*** Opening INFORMATION PROVIDED ***
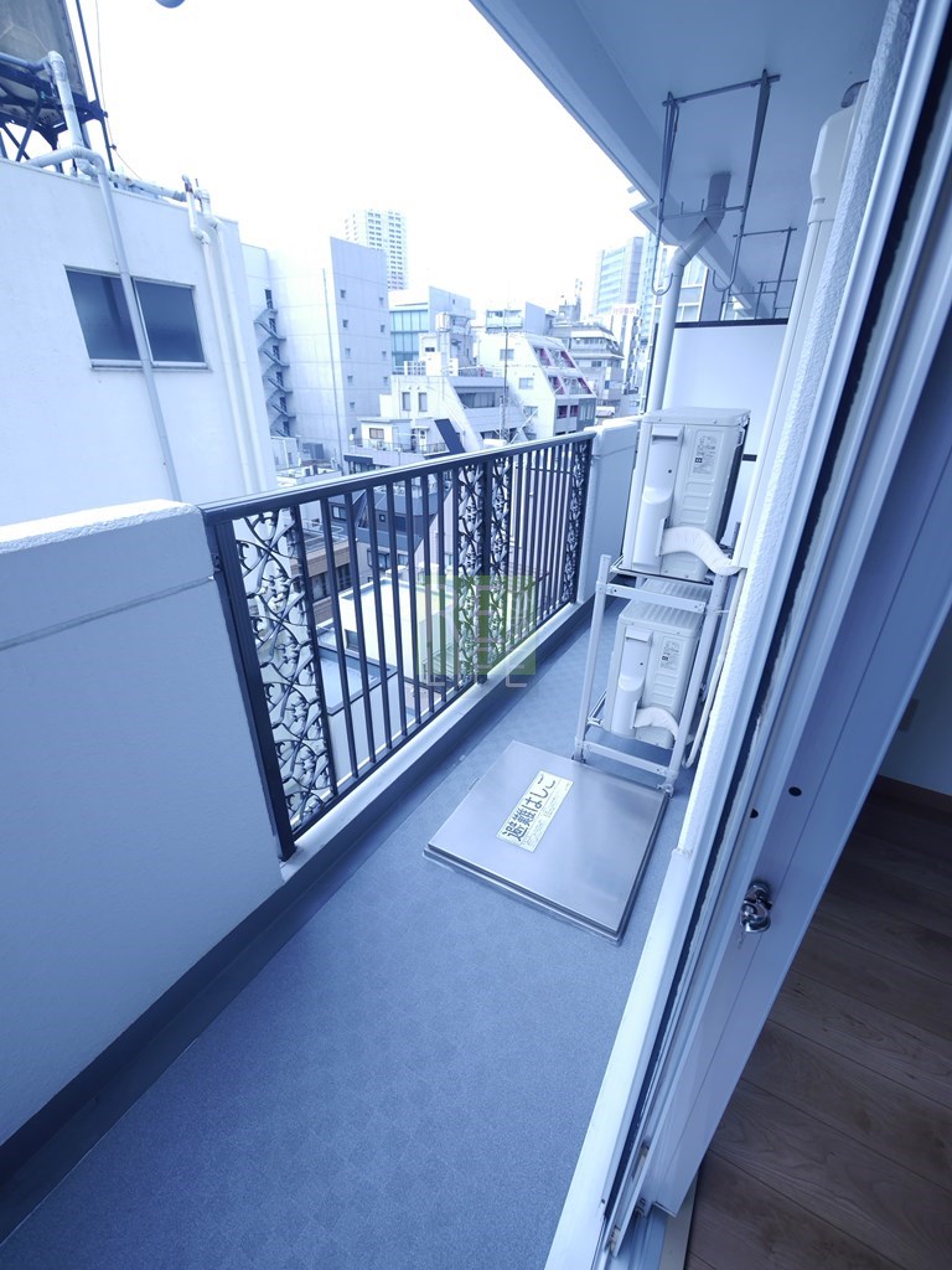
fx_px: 513
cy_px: 635
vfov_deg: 102.1
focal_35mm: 14
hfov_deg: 85.7
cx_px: 476
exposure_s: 1/200
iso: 160
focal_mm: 7
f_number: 4
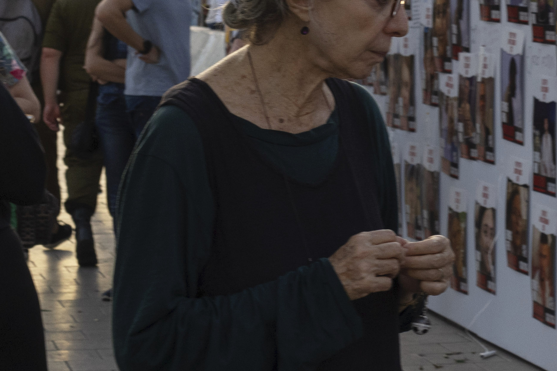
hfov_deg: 12.3
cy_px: 369
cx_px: 752
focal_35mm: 161
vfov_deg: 8.5
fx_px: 2491
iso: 200
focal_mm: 35
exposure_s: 1/250
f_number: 6.3
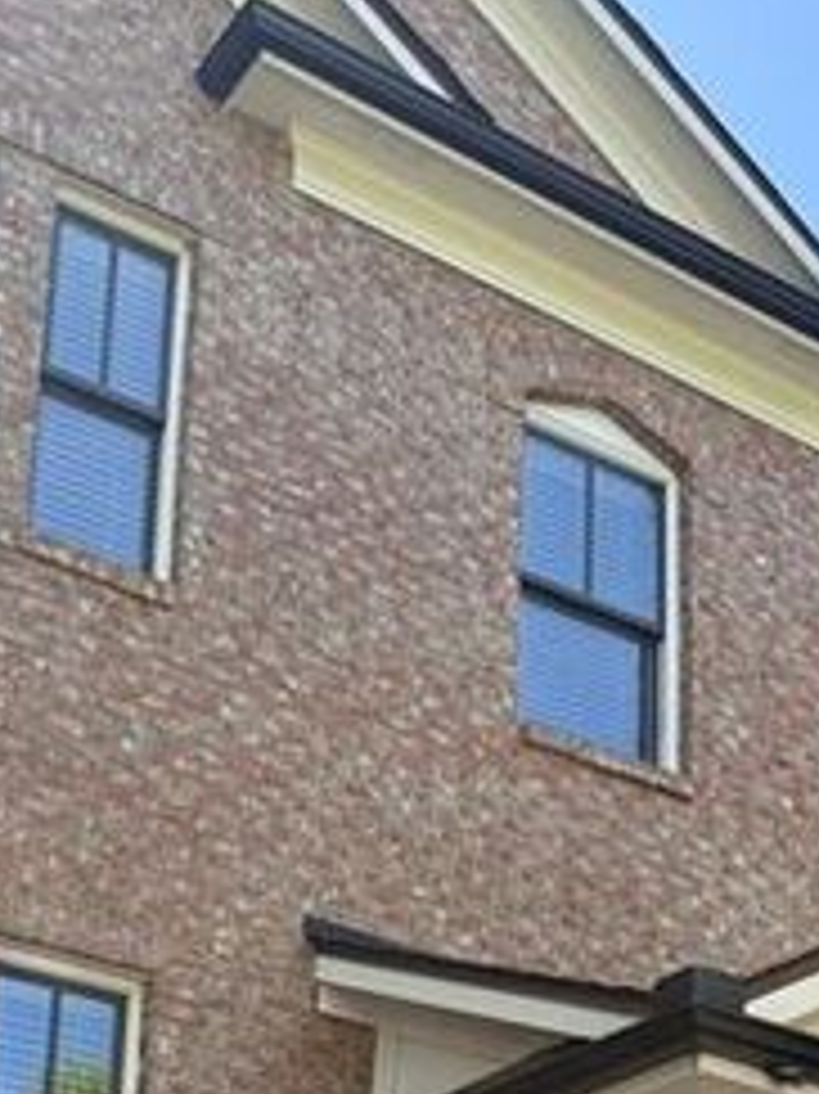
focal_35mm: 66
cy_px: 1182
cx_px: 310
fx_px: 2084
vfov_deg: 27.1
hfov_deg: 22.2
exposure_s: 1/992
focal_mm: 6.76
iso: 100
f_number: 1.78
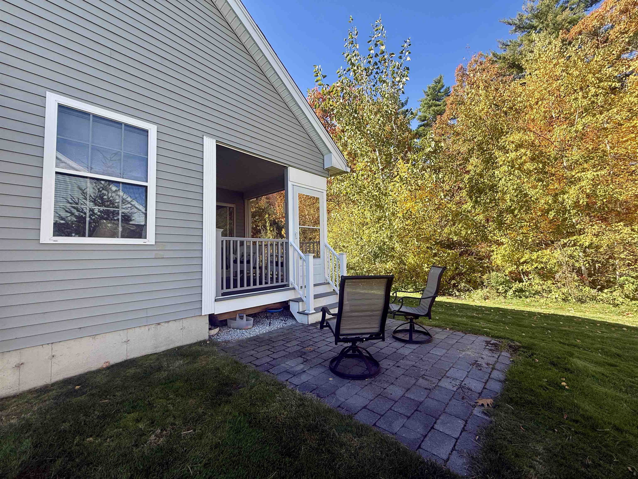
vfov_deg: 85.7
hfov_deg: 102.1
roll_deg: +1.0
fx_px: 258
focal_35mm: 14
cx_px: 319
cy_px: 240
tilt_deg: +3.7
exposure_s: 1/421
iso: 50
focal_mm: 2.22
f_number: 2.2
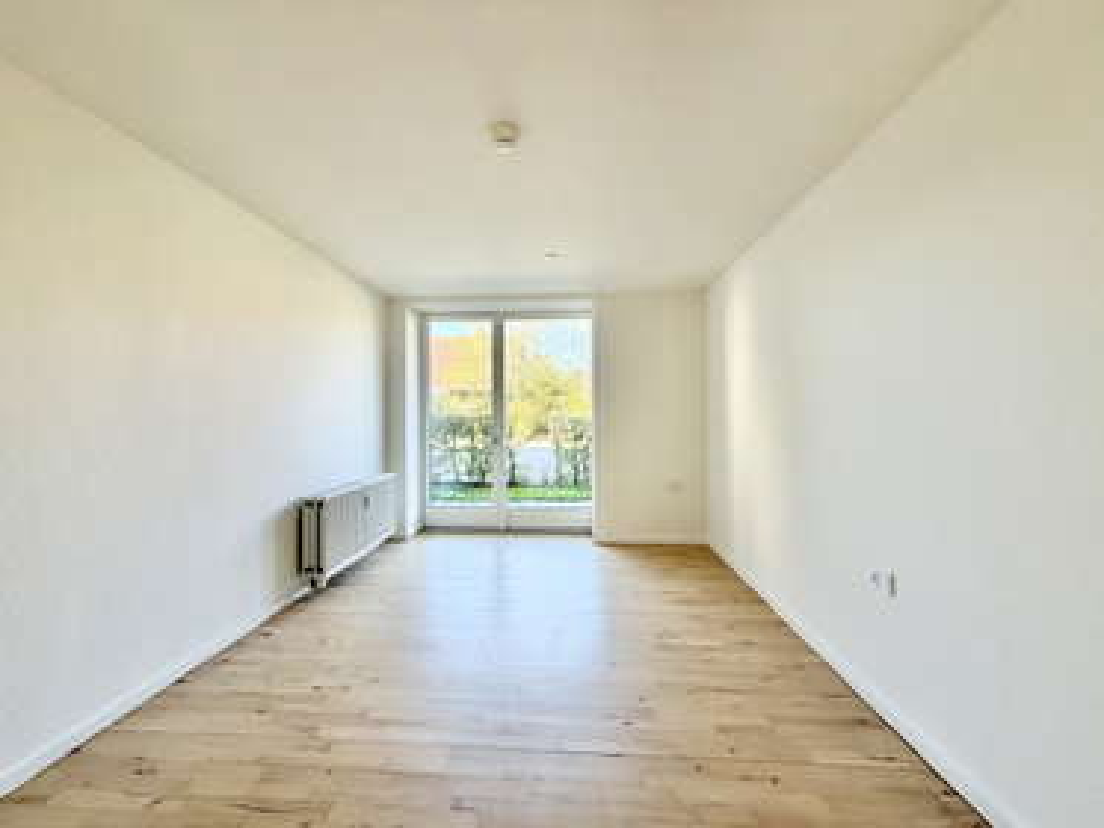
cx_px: 552
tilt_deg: -0.3
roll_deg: +0.6
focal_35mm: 14
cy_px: 414
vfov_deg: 85.7
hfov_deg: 102.0
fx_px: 447
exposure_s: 1/121
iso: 125
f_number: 2.2
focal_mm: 2.22
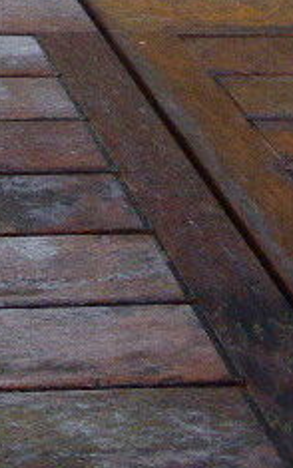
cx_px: -263
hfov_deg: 11.8
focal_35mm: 101
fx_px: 1290
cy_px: 54
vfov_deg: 20.2
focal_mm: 6.1
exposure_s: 1/125
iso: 640
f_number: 3.7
*** Closing INFORMATION PROVIDED ***
Output every entry exactly. Pictures stay out.

fx_px: 513
cy_px: 635
vfov_deg: 102.1
focal_35mm: 14
hfov_deg: 85.7
cx_px: 476
exposure_s: 1/200
iso: 160
focal_mm: 7
f_number: 4
hfov_deg: 12.3
cy_px: 369
cx_px: 752
focal_35mm: 161
vfov_deg: 8.5
fx_px: 2491
iso: 200
focal_mm: 35
exposure_s: 1/250
f_number: 6.3
focal_35mm: 66
cy_px: 1182
cx_px: 310
fx_px: 2084
vfov_deg: 27.1
hfov_deg: 22.2
exposure_s: 1/992
focal_mm: 6.76
iso: 100
f_number: 1.78
vfov_deg: 85.7
hfov_deg: 102.1
roll_deg: +1.0
fx_px: 258
focal_35mm: 14
cx_px: 319
cy_px: 240
tilt_deg: +3.7
exposure_s: 1/421
iso: 50
focal_mm: 2.22
f_number: 2.2
cx_px: 552
tilt_deg: -0.3
roll_deg: +0.6
focal_35mm: 14
cy_px: 414
vfov_deg: 85.7
hfov_deg: 102.0
fx_px: 447
exposure_s: 1/121
iso: 125
f_number: 2.2
focal_mm: 2.22
cx_px: -263
hfov_deg: 11.8
focal_35mm: 101
fx_px: 1290
cy_px: 54
vfov_deg: 20.2
focal_mm: 6.1
exposure_s: 1/125
iso: 640
f_number: 3.7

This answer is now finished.